(REQUIREMENT) Nothing in the listing may be skipped; transcribe all of it as written.

====== EXTRACTED INFORMATION

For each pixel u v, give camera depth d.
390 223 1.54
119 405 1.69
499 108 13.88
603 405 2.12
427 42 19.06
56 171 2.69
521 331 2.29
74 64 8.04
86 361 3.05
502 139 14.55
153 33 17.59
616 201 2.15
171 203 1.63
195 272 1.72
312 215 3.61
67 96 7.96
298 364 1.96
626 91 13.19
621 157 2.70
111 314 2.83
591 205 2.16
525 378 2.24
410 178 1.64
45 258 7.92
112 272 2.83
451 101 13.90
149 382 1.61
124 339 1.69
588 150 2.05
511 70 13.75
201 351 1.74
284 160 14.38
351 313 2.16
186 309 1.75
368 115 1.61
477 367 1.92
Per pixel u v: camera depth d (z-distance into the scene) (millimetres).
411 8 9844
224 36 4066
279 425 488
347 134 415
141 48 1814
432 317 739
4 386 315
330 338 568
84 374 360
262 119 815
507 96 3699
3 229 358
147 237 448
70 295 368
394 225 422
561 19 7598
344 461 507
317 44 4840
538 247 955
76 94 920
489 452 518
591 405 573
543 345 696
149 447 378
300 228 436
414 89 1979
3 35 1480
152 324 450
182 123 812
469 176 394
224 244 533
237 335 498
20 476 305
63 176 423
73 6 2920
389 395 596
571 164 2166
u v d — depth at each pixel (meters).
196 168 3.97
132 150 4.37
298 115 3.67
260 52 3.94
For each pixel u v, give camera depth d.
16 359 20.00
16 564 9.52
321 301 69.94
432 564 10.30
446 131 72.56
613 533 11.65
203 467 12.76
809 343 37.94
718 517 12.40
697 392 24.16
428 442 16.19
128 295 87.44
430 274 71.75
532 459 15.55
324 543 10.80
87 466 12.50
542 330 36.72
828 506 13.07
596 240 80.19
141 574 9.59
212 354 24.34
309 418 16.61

============

(RESULT OF THIS TASK)
For each pixel u v, give camera depth d.
390 223 1.54
119 405 1.69
499 108 13.88
603 405 2.12
427 42 19.06
56 171 2.69
521 331 2.29
74 64 8.04
86 361 3.05
502 139 14.55
153 33 17.59
616 201 2.15
171 203 1.63
195 272 1.72
312 215 3.61
67 96 7.96
298 364 1.96
626 91 13.19
621 157 2.70
111 314 2.83
591 205 2.16
525 378 2.24
410 178 1.64
45 258 7.92
112 272 2.83
451 101 13.90
149 382 1.61
124 339 1.69
588 150 2.05
511 70 13.75
201 351 1.74
284 160 14.38
351 313 2.16
186 309 1.75
368 115 1.61
477 367 1.92
Per pixel u v: camera depth d (z-distance into the scene) (millimetres).
411 8 9844
224 36 4066
279 425 488
347 134 415
141 48 1814
432 317 739
4 386 315
330 338 568
84 374 360
262 119 815
507 96 3699
3 229 358
147 237 448
70 295 368
394 225 422
561 19 7598
344 461 507
317 44 4840
538 247 955
76 94 920
489 452 518
591 405 573
543 345 696
149 447 378
300 228 436
414 89 1979
3 35 1480
152 324 450
182 123 812
469 176 394
224 244 533
237 335 498
20 476 305
63 176 423
73 6 2920
389 395 596
571 164 2166
u v d — depth at each pixel (meters).
196 168 3.97
132 150 4.37
298 115 3.67
260 52 3.94
For each pixel u v, give camera depth d.
16 359 20.00
16 564 9.52
321 301 69.94
432 564 10.30
446 131 72.56
613 533 11.65
203 467 12.76
809 343 37.94
718 517 12.40
697 392 24.16
428 442 16.19
128 295 87.44
430 274 71.75
532 459 15.55
324 543 10.80
87 466 12.50
542 330 36.72
828 506 13.07
596 240 80.19
141 574 9.59
212 354 24.34
309 418 16.61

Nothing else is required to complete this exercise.